I'm still in Kolkata, hanging with Bengali's, the so-called French of India. Politics are progressive-- actually I'm fairly sure the Marxist party rules West Bengal--and nearly all the (admittedly upper class) couples I've met have married for love. But it's all relative. I still haven't seen a single cow in the city, but a herd of goats crossed the (residential) street as we trotted down to find this iWay cyber cafe.

We've made a stab at seeing the sights, despite the thick, intensifying heat. Today we strolled through the oh-so-British Victoria Memorial gardens, under parasols; yesterday we browsed book stands on College Street, then had strong coffees in the no-frills but evidently popular Worker's Cooperative Coffee Shop. A crowd of cerebral-looking Bengali chatted and smoked cigarettes under the high ceiling.

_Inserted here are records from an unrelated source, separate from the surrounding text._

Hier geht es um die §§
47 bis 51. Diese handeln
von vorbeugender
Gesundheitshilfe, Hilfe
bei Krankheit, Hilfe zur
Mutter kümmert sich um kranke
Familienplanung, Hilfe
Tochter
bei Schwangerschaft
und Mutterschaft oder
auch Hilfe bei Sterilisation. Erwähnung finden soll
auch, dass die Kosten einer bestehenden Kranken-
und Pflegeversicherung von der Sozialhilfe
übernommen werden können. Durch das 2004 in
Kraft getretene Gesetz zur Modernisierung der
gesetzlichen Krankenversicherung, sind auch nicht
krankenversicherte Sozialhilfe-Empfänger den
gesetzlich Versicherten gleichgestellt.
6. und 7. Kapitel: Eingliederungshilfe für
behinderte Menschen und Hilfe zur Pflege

But aside from this, we've met with a lot of closed signs, and the vague half explanations so typical to this country. The lovely Eden Gardens are shut indefinitely due to some military dispute over ticket price (according to the sign, shockingly printed in English). North Kolkata's Marble Palace is closed all weekend because of Holi, according to the guard, who did let us walk into the marvelously overgrown grounds after we slipped him a 100 note. The marble mansion is falling apart, in a glamorous, "very Mrs. Havisham" way, in the words of our friend Sita. Sita is an ex-Veerni volunteer visiting Kolkata in the name of research. She's writing a detective novel set partly here and partly in London, where she lives.

After this dead end, we gave up on chugging through the smoggy evening in our Ambassador taxi. Sita retired to the deliciously kitschy Fairlawn Hotel, where the lobby is surrounded by cascading Christmas lights, plastic leaves and faux fruit. Jess and I headed to a party at a friend's flat and then... to the "Disc"! The boite de nuit, inexplicably called Dublin, was tucked in the basement of the Sheraton, near the airport. The interior was swank, the dance floor was packed, the beats were thumping--bhangra, classic Bollywood, and ohmygod, at the end, Usher and Biggy. Our Bengali pals showed off their stuff, too; even the bespectacled engineers were working it. We closed the place at 3am, dripping in sweat.

Good times, good times... But unfortunately, I have to do some writing of my own. I'm headed to sequester myself in Darjeeling in a couple days, a cool hill station where I'm hoping to bang out text for an article due in a few weeks.